**Work instructions**
Repeat the listing exactly. The images do not belong in the copy.

**Input data**
╔══

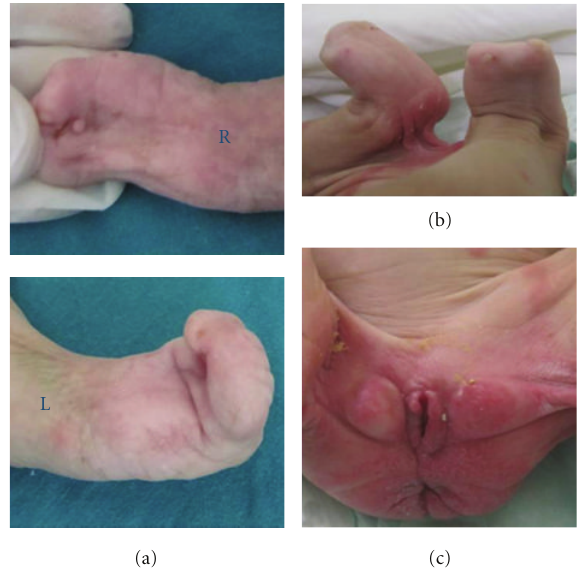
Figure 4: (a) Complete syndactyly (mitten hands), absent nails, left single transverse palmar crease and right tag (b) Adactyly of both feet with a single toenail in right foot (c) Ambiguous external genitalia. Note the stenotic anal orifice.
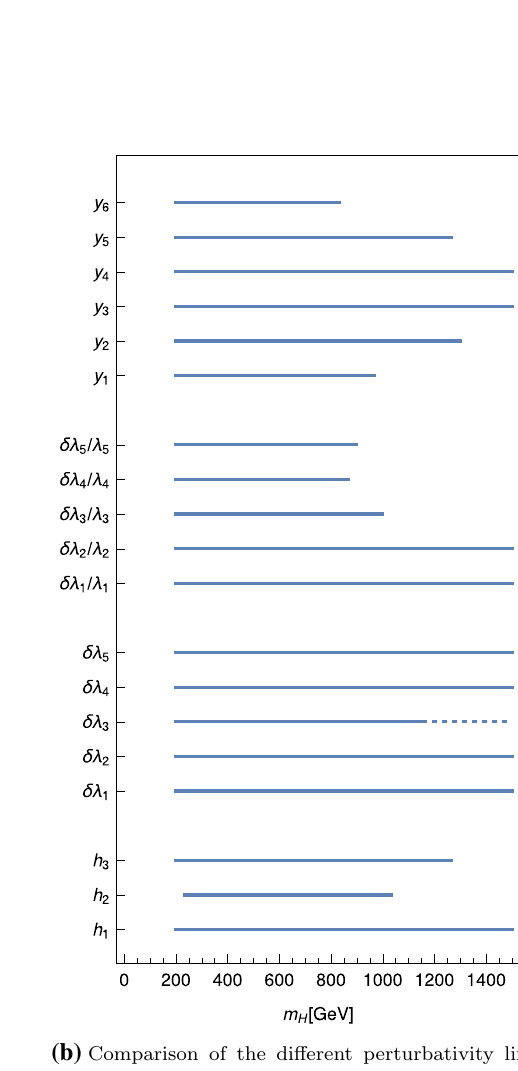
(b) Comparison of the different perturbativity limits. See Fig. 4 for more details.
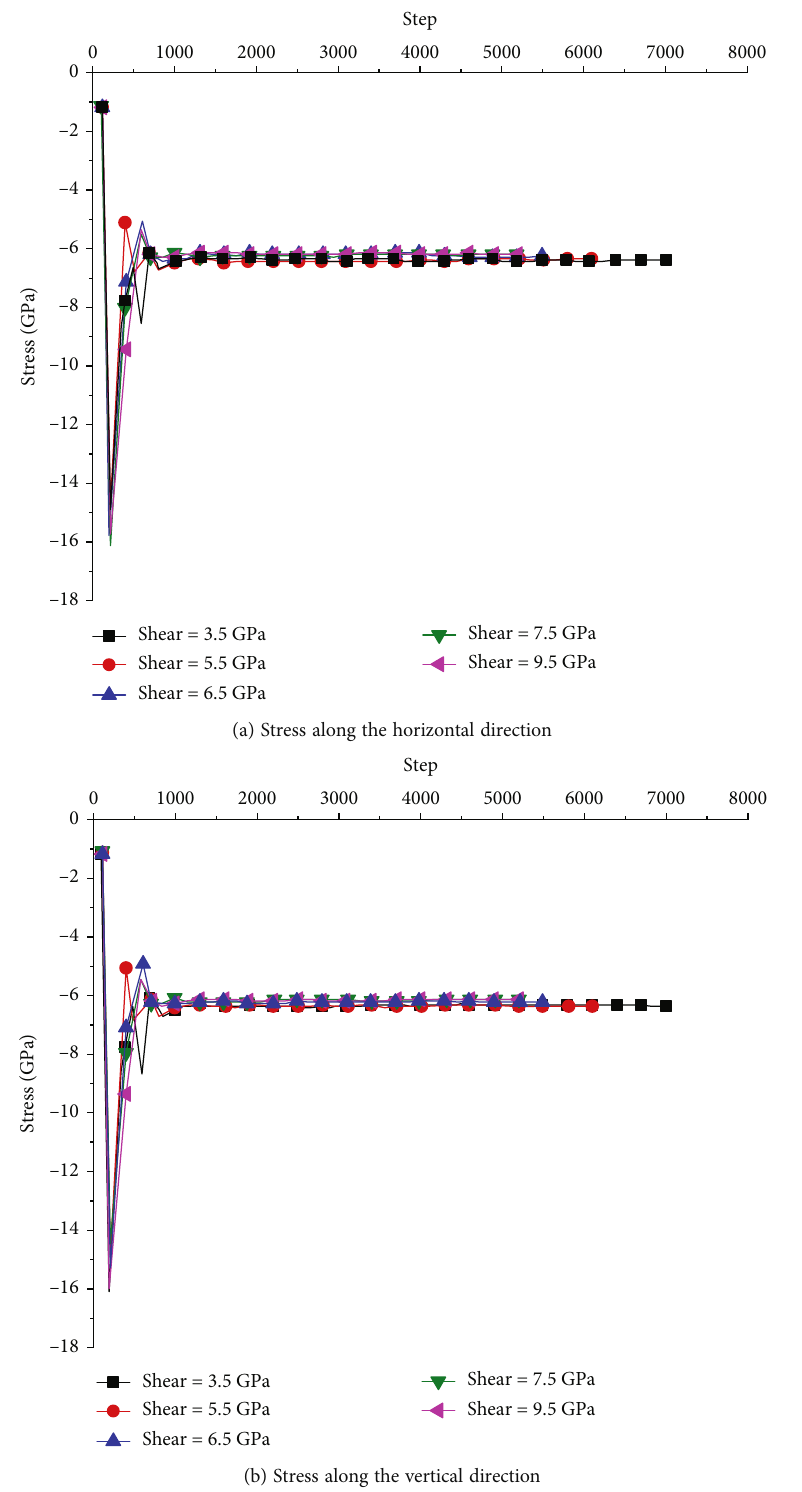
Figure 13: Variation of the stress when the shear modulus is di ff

╚══

**Completed exercise**
Figure 4: (a) Complete syndactyly (mitten hands), absent nails, left single transverse palmar crease and right tag (b) Adactyly of both feet with a single toenail in right foot (c) Ambiguous external genitalia. Note the stenotic anal orifice.
(b) Comparison of the different perturbativity limits. See Fig. 4 for more details.
Figure 13: Variation of the stress when the shear modulus is di ff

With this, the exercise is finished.